Claimant seeks damages for injuries he allegedly sustained during his
incarceration at Sing Sing Correctional Facility (Sing Sing) as a result of
defendant’s medical malpractice.
Prior to claimant’s incarceration, he fractured his ankle and underwent
surgery inserting a plate and five screws. During claimant’s
incarceration at Sing Sing, claimant began to experience pain and swelling in
his ankle. He requested an appointment with a specialist and sought to have the
hardware removed. Claimant was first seen by Physicians Assistant Muthra and
claimant’s case was reviewed by Sing Sing’s Medical Director, Dr.
John Perilli. In August 2005, Perilli determined that the hardware should not
be removed. Claimant filed a grievance regarding his treatment (Ex. 3).
Subsequently, in November 2005, claimant was seen by a specialist, Dr. Holder,
who determined that the hardware should be removed and surgery was performed on
March 29, 2006.
Perilli testified that when claimant arrived at Sing Sing his x-ray report
indicated that his ankle had healed and there was no acute bone injury and no
arthritic change (Ex. A, p 40). According to Perilli, the x-rays and physical
findings did not indicate the need for surgery or removal of the hardware in
claimant’s ankle. On October 13, 2005, however, claimant complained of
increasing pain and Perilli approved an orthopedic consultation for claimant.

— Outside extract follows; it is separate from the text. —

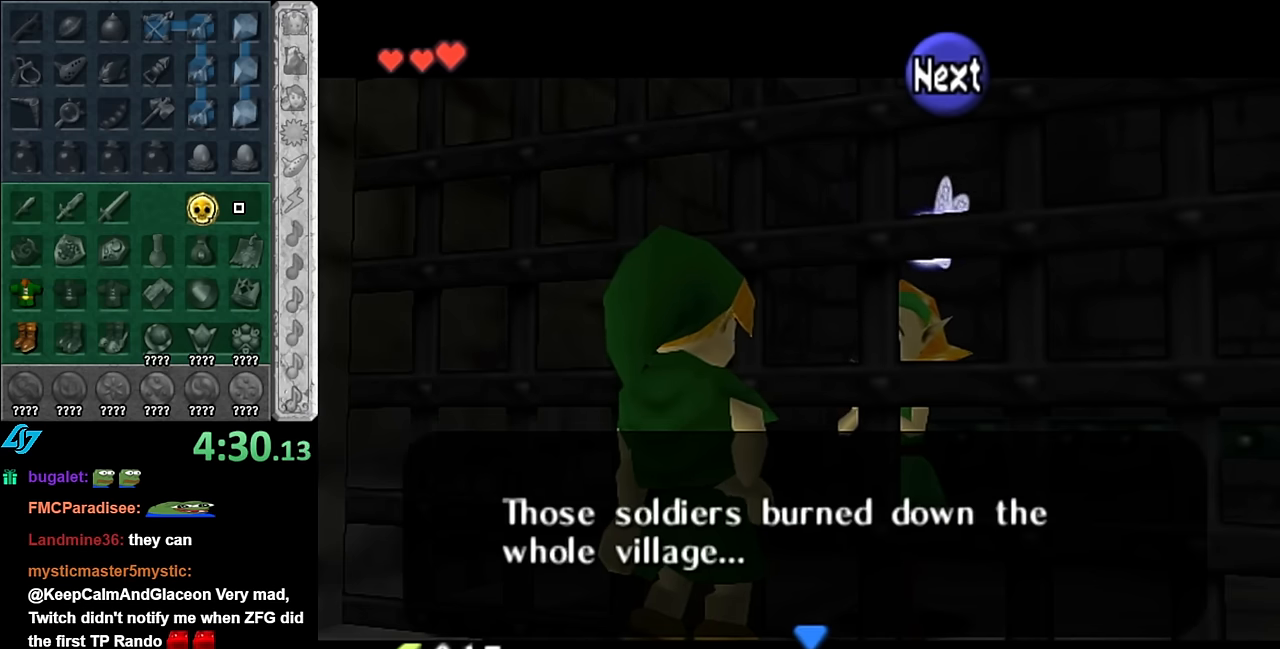
{"buttons": [], "left_stick": "up-left", "right_stick": "center", "events": [[100, "A", "down"], [166, "A", "up"]]}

On November 15, 2005, claimant was examined by Dr. Holder and surgery was
recommended. Holder found a reaction around one screw that warranted its
removal. Perilli approved the surgery and it was performed at Mt. Vernon
Hospital in March 2006.
Perilli maintained that the standard practice was to treat a patient
conservatively and that hardware was not routinely removed unless it was broken,
it had migrated, or an infection had developed. In Perilli’s view,
claimant was appropriately evaluated and monitored and was provided with the
proper treatment given his condition as it was presented. Once claimant’s
condition necessitated surgery, it was performed in a timely and appropriate
manner and the care claimant received did not depart from the acceptable
standards of care. Perilli noted that the hardware removal was a non-emergent
surgery which had not been indicated earlier in the course of claimant’s
It is well settled that the State owes a duty of ordinary care to provide its
charges with adequate medical care (see Mullally v State of New
York, 289 AD2d 308; Kagan v State of New York, 221 AD2d 7, 8). To
prove that the State failed in its duty and committed medical malpractice,
claimant must establish by a preponderance of the evidence that the State
departed from good and accepted standards of care and that such departure was a
substantial factor or proximate cause of the alleged injury (see
Mullally v State of New York, supra; Kaminsky v State of New
York, 265 AD2d 306). A departure from good and accepted medical practice
cannot be inferred from expert testimony; rather the expert must expressly
state, with a degree of medical certainty, that defendant’s conduct
constitutes a deviation from the requisite standard of care (see
Stuart v Ellis Hosp., 198 AD2d 559; Sohn v Sand, 180 AD2d 789;
Salzman v Alan S. Rosell, D.D.S., P.C., 129 AD2d 833).
Claimant must prove, inter alia, that his “injuries proximately resulted
from the defendant’s departure from the required standard of
performance” (Tonetti v Peekskill Community Hosp., 148 AD2d 525).
Here, claimant offered no evidence to establish the requisite standard of care
or that the treatment rendered constituted a departure from the applicable
standard. Significantly, claimant failed to present any competent medical
evidence to support his allegations of medical malpractice. Claimant’s
own unsubstantiated assertions are insufficient to establish merit and a prima
facie case (see, Wells v State of New York, 228 AD2d 581;
Mosberg v Elahi, 176 AD2d 710, affd 80 NY2d 941; Quigley v
Jabbur, 124 AD2d 398). Moreover, the evidence is inconclusive and purely
speculative as to whether such conduct, even if negligent, was a proximate cause
of claimant’s condition (see Naughton v Arden Hill Hosp.,
215 AD2d 810 [even assuming defendant committed malpractice in its failure to
diagnose and admit patient to hospital, there was no proof of proximate cause,
i.e., that, had the patient been admitted, the risk of a heart attack would have
been prevented or lessened]; Brown v State of New York, 192 AD2d 936 [no
proof that delay in treatment contributed to the loss of claimant’s
larynx]). “Moreover, even assuming improper delay in providing treatment,
it was incumbent upon claimant to show by competent expert evidence that the
delay was a cause of his alleged ensuing medical problems” (see
Trottie v State of New York, 39 AD3d 1094, 1095).
ACCORDINGLY, LET JUDGMENT BE ENTERED DISMISSING CLAIM NO. 112400.